The New York Times today publishes a follow-up piece to yesterday’s details of the Army criminal investigative report regarding the death of two detainees in Bagram. According to the new investigation info, military lawyers at Bagram didn’t seem to think anyone was responsible for the deaths of Mullah Habibullah and Dilawar. Their reasoning? According to military lawyer Maj. Jeff Bovarnick, “I could never see any criminal intent on the part of the MPs to cause the detainee to die.” By that logic if you were to savagely beat someone, but claim you didn’t want that person to die, you might go scot-free. It gets even better:
Military lawyers…acknowledged statements by more than a half a dozen guards that they or others had struck the detainees…and emphasized that it would be difficult to determine the responsibility of individual guards for the injuries sustained in custody. ‘No one blow could be determined to have caused the death,’ the former senior staff lawyer at Bagram, Col. David L. Hayden, said he had been told by the Army’s lead investigator. ‘It was reasonable to conclude at the time that repetitive administration of legitimate force resulted in all the injuries we saw.

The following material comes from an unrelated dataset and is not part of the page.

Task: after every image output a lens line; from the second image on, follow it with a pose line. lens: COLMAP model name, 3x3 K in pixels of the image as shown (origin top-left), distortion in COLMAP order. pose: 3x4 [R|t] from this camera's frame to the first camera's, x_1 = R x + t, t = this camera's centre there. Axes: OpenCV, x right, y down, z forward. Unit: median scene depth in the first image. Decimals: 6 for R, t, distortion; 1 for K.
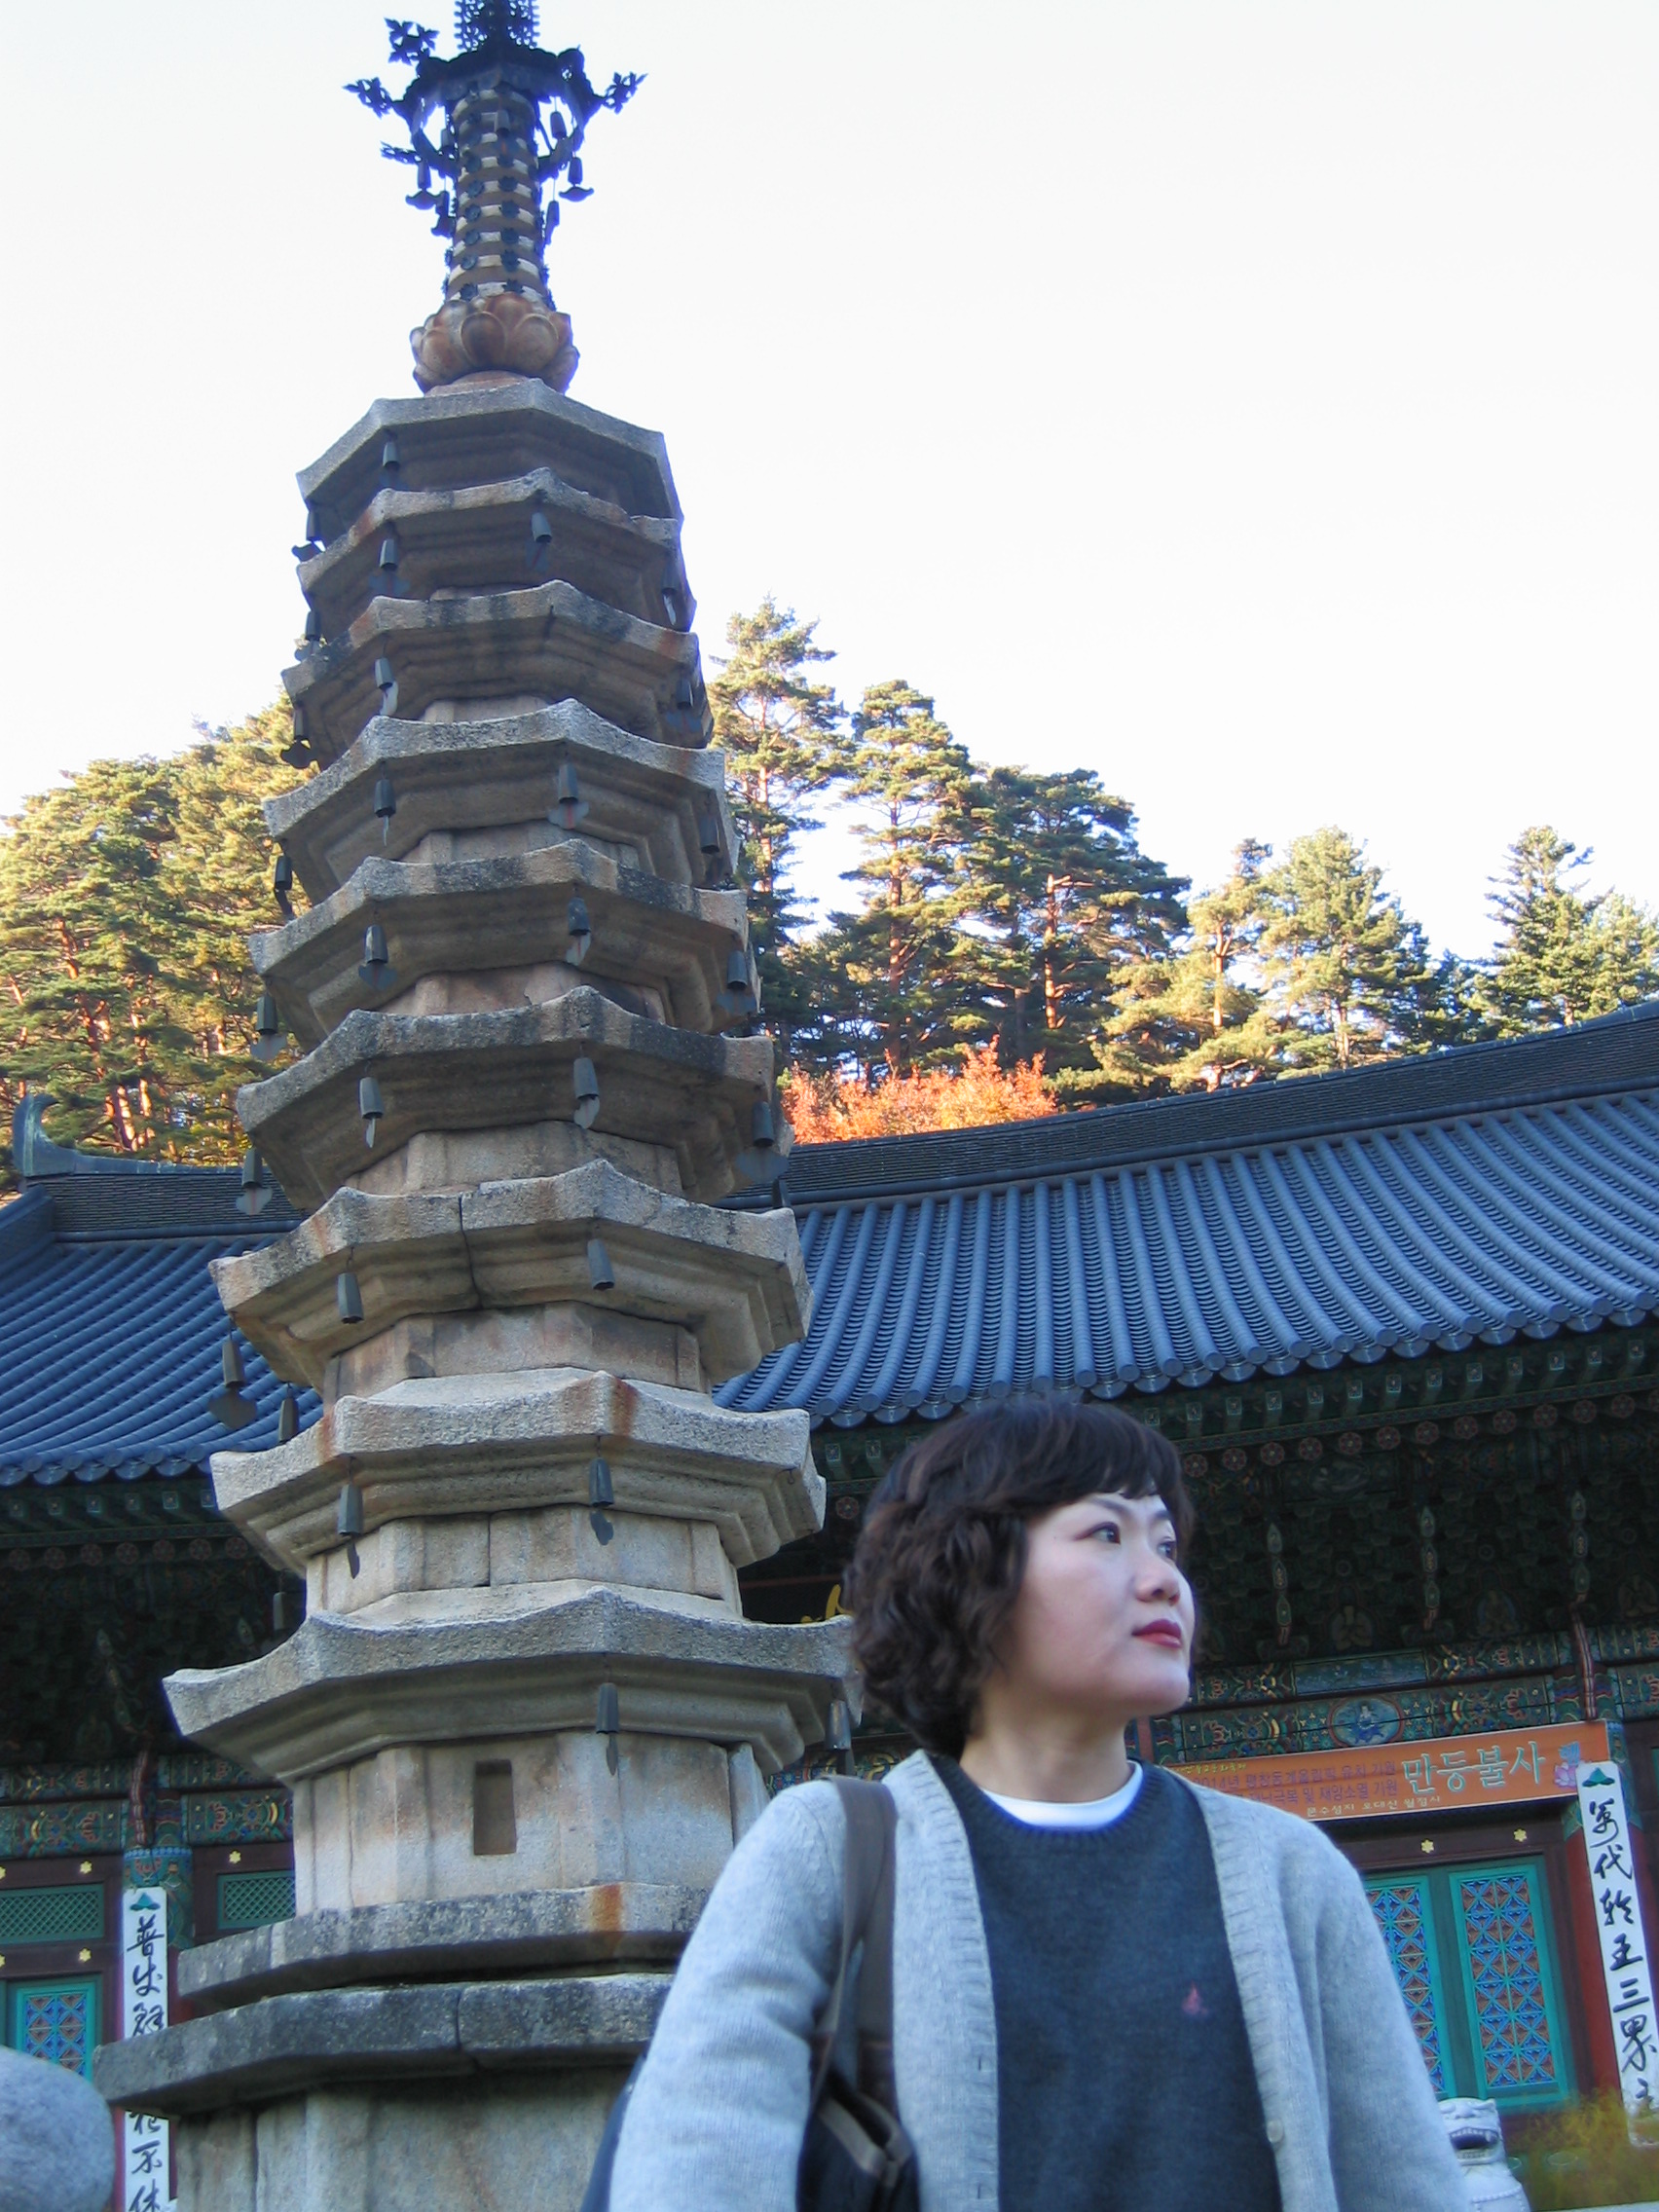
lens RADIAL K [[3001.2, 0, 829.5], [0, 3001.2, 1106.0], [0, 0, 1]] dist [-0.152683, 0.102698]
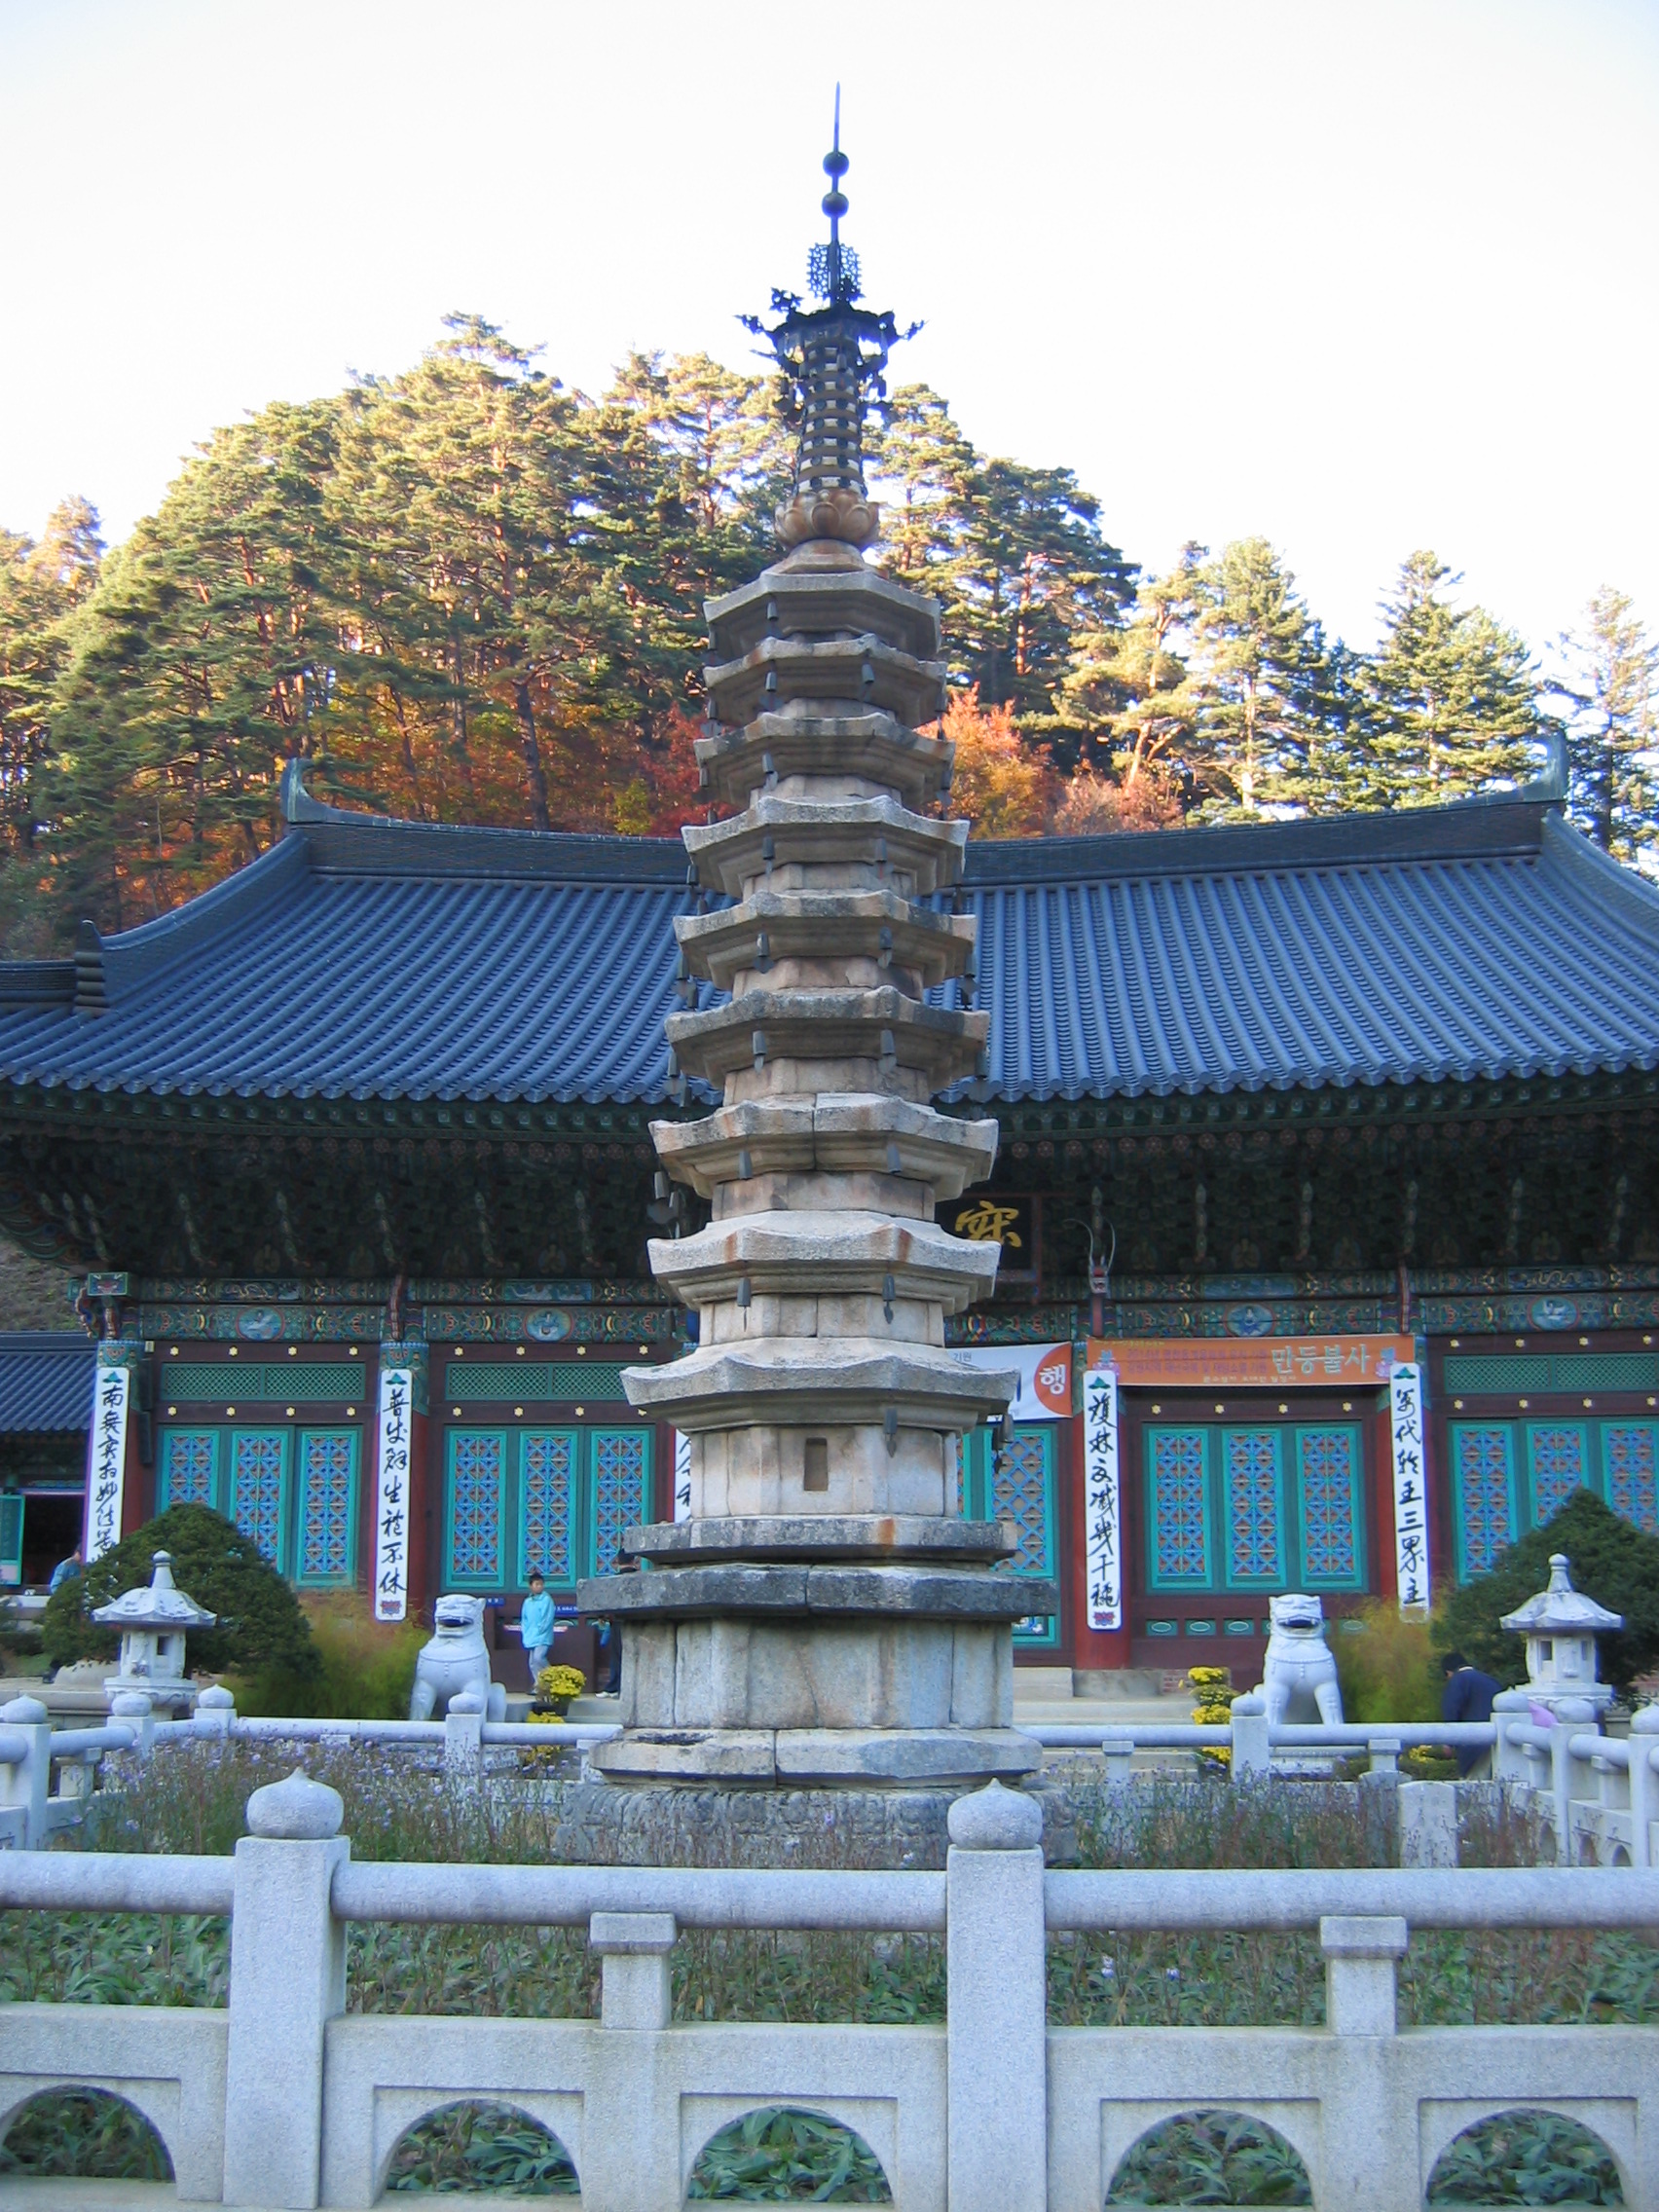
lens RADIAL K [[2426.7, 0, 819.8], [0, 2426.7, 1112.7], [0, 0, 1]] dist [-0.136218, 0.092994]
pose [[0.996933, 0.076759, 0.015233, -0.055082], [-0.078241, 0.981440, 0.175080, -0.083255], [-0.001511, -0.175735, 0.984436, -0.144836]]
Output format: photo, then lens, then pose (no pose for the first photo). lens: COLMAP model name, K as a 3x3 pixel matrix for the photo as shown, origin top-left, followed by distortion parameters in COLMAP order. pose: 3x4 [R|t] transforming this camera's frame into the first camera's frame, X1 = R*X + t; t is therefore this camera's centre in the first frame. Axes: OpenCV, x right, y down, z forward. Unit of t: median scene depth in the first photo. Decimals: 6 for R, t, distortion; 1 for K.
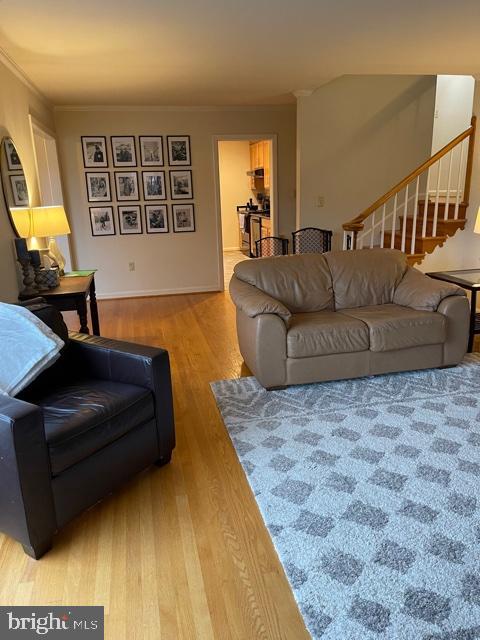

So. If you and 26 other people beat someone until they died, and you didn’t know which kick to which part of the body actually killed them, there’s no need to prosecute anyone. Fantastic. Not to mention that it seems highly farcical to refer to the beating of the two prisoners as “legitimate force” considering that both detainees were shackled at their hands and feet throughout their stay at Bagram.
It’s just more embarrassing legal advice and interpretation surrounding detainee abuse coming from lawyers who seem to have, at best, ill-conceived interpretations of the law. Starting from the top—with Attorney General Alberto Gonzales, and his legal memo stating that the Geneva Conventions should not apply to those thought to be members of Taliban or al-Qaeda because “the war on terrorism is a new kind of war.”
It seems to continue on down the hierarchy—Gonzales, senior lawyers at Bagram…then there was Guy Womack, Charles Graner’s defense attorney who compared piling detainees in pyramids to cheerleaders forming pyramids, and leashed prisoners to parental leashes on children at malls. And that was just his opening argument. Most recently, Lynndie England’s military lawyer, Cpt. Jonathan Crisp, called Graner to the stand as a defense witness in England’s trial. Graner proceeded to testify that England was simply following orders and wasn’t aware she was doing anything wrong, completely contradicting England’s guilty plea which would have given her a reduced sentence. You’d think Crisp would have anticipated as such, considering Graner had, just the day before, given a handwritten note to the press saying that he didn’t want England to plead guilty. Come on, guys, logic and reason—isn’t that at least part of what they teach you in law school?